Singapore lacks geothermal, wind, and tidal resources, and therefore the energy storage vision is partly driven by the expected push for solar energy installations in the coming years. The island has had roughly 3,000 grid-connected PV installations over the last decade and has set a goal of 2GW of PV by 2030. Singapore government launched the Accelerating Energy Storage for Singapore (ACCESS) to facilitate ESS adoption by promoting use cases and business models.

Keppel Offshore & Marine and the Singapore Energy Market Authority have awarded a research grant to develop a floating 7.5 MWh energy storage system. The grant is part of a push to develop innovative energy solutions for the marine sector. The system features a battery-stacking feature with the potential to increase the efficiency of the system's deployment.

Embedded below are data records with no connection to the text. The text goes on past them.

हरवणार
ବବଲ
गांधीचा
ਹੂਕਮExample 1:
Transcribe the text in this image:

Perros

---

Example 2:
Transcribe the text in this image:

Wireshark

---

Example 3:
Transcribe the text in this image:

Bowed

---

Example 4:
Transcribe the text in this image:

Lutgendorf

The floating system will be Singapore's largest energy storage system to date.

This region could also witness a new chapter in the history of green power with the Australia-ASEAN Power Link, which was endorsed in July 2020 by the Australian government. The ambitious renewable energy storage project envisions connecting the world's largest solar farm and battery system in Australia's Northern Territory to Singapore and Indonesia via a 3,700km undersea cable. 


Indonesia, though it has a small amount of solar PV at present, has a large solar potential given its tropical location. Reports estimate that less than 1 percent of Indonesian land would be required to produce all of the nation's electricity using solar PV.

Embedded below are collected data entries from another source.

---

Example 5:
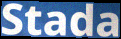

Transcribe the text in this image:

StadaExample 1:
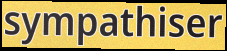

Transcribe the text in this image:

sympathiser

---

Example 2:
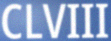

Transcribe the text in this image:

CLVIII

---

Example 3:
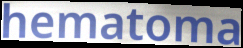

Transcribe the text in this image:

hematoma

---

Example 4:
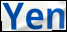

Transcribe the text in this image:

Yen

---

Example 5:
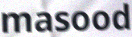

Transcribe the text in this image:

masood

Indonesia has a target of reaching 23 percent of renewables share in the primary energy mix by 2025 and 31 percent by 2050. The Indonesian government has entered into an MoU with CAT to install hybrid microgrids in 500 islands in the country.

However, it has been struggling to meet the targets with renewables accounting for only 8 percent of the primary energy mix in the country. The main factors for stunted growth in the renewables sector have largely been - regulatory and policy uncertainty, market barriers, financing barriers, and undeveloped local renewable industry.


In the Philippines, the government has started taking into consideration the role of regulators in enabling policy framework and in boosting the adoption of energy storage.

In April 2019, with the view to accommodate energy storage as an enabler for the modernization of its electricity networks, the Philippines Department of Energy (DoE) issued a circular – 'Providing a framework for energy storage system in the electric power industry'. In October 2019, Philippines power utility Meralco and battery supplier Hitachi installed a 2MW / 2MWh battery energy storage system (BESS) on the country's largest island, Luzon. Claimed to be the country's first grid-scale distribution-connected BESS, the project served as a pilot to help the Philippines's largest utility understand and further integrate battery storage technologies.

Penetration of Li-ion batteries for island electrification has already kick-started in the Philippines with nearly 0.5 GW installed. Philippines Energy Plan 2012 – 2030 is supportive of energy storage integration on the grid.

THE Energy Regulatory Commission (ERC) recently promulgated rules governing the Green Energy Option Program (GEOP), a mechanism allowing electricity end-users in the Philippines to choose renewable energy as their source of energy.

Notable projects:

  • Fluence installed two battery energy storage projects in the Philippines of 20 MW/20 MWh each in June 2021. The company announced that it would be commissioning another 430 MW/430MWh of BESS in the country by 2022.
  • Filippino energy group SMC Global Power Holdings Corp announced in April 2021 that they would be investing in a total US$1 billion energy storage for 1000MW of BESS projects in the country.
  • The technology group Wärtsilä said it has signed multiple energy storage contracts with SMC Global Power Holdings,through its subsidiary Universal Power Solutions, in the Philippines during 2019-2020. The first two projects, Integrated Renewable Power Hub-Toledo and BCCPP, Limay, Bataan, achieved final commissioning in May. The projects have a capacity of 20 MW / 20 MWh and 40 MW / 40MWh respectively and are part of the earlier announced energy storage orders.